Data records
== Segment start ==

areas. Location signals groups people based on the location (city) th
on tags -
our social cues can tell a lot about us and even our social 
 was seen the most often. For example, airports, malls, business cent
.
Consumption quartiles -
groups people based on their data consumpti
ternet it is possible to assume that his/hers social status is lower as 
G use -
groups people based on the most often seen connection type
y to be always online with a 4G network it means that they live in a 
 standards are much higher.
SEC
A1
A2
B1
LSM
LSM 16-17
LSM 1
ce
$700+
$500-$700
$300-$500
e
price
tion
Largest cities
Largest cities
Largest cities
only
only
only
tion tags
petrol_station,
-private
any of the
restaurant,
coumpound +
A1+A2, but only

== Segment end ==

### ABOUT THIS TASK
Output every line of the data above, character for character and in the same order.

### RESPONSE TO THE TASK
areas. Location signals groups people based on the location (city) th
on tags -
our social cues can tell a lot about us and even our social 
 was seen the most often. For example, airports, malls, business cent
.
Consumption quartiles -
groups people based on their data consumpti
ternet it is possible to assume that his/hers social status is lower as 
G use -
groups people based on the most often seen connection type
y to be always online with a 4G network it means that they live in a 
 standards are much higher.
SEC
A1
A2
B1
LSM
LSM 16-17
LSM 1
ce
$700+
$500-$700
$300-$500
e
price
tion
Largest cities
Largest cities
Largest cities
only
only
only
tion tags
petrol_station,
-private
any of the
restaurant,
coumpound +
A1+A2, but only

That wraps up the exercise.